## What you need to do
Duplicate every row below without changing a character, but leave out the pictures.

## Records taken from a collection
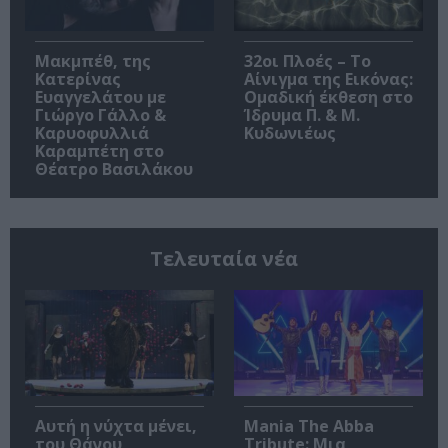
Μακμπέθ, της
32οι Πλοές – Το
Κατερίνας
Αίνιγμα της Εικόνας:
Ευαγγελάτου με
Ομαδική έκθεση στο
Γιώργο Γάλλο &
Ίδρυμα Π. & Μ.
Καρυοφυλλιά
Κυδωνιέως
Καραμπέτη στο
Θέατρο Βασιλάκου
Τελευταία νέα
Αυτή η νύχτα μένει,
Mania The Abba
του Θάνου
Tribute: Μια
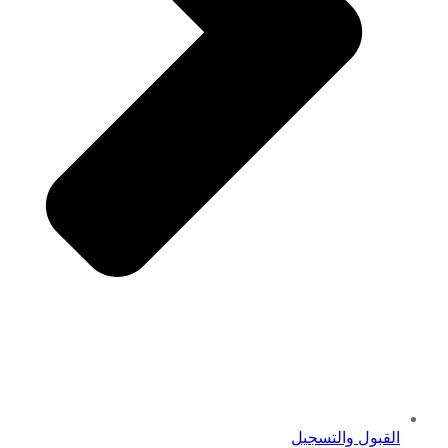
القبول والتسجيل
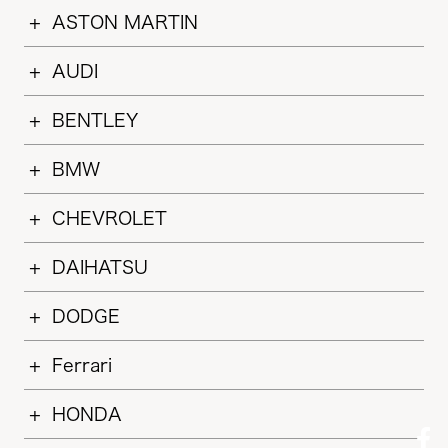
ASTON MARTIN
AUDI
BENTLEY
BMW
CHEVROLET
DAIHATSU
DODGE
Ferrari
HONDA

## Answer box
Μακμπέθ, της
32οι Πλοές – Το
Κατερίνας
Αίνιγμα της Εικόνας:
Ευαγγελάτου με
Ομαδική έκθεση στο
Γιώργο Γάλλο &
Ίδρυμα Π. & Μ.
Καρυοφυλλιά
Κυδωνιέως
Καραμπέτη στο
Θέατρο Βασιλάκου
Τελευταία νέα
Αυτή η νύχτα μένει,
Mania The Abba
του Θάνου
Tribute: Μια
القبول والتسجيل
ASTON MARTIN
AUDI
BENTLEY
BMW
CHEVROLET
DAIHATSU
DODGE
Ferrari
HONDA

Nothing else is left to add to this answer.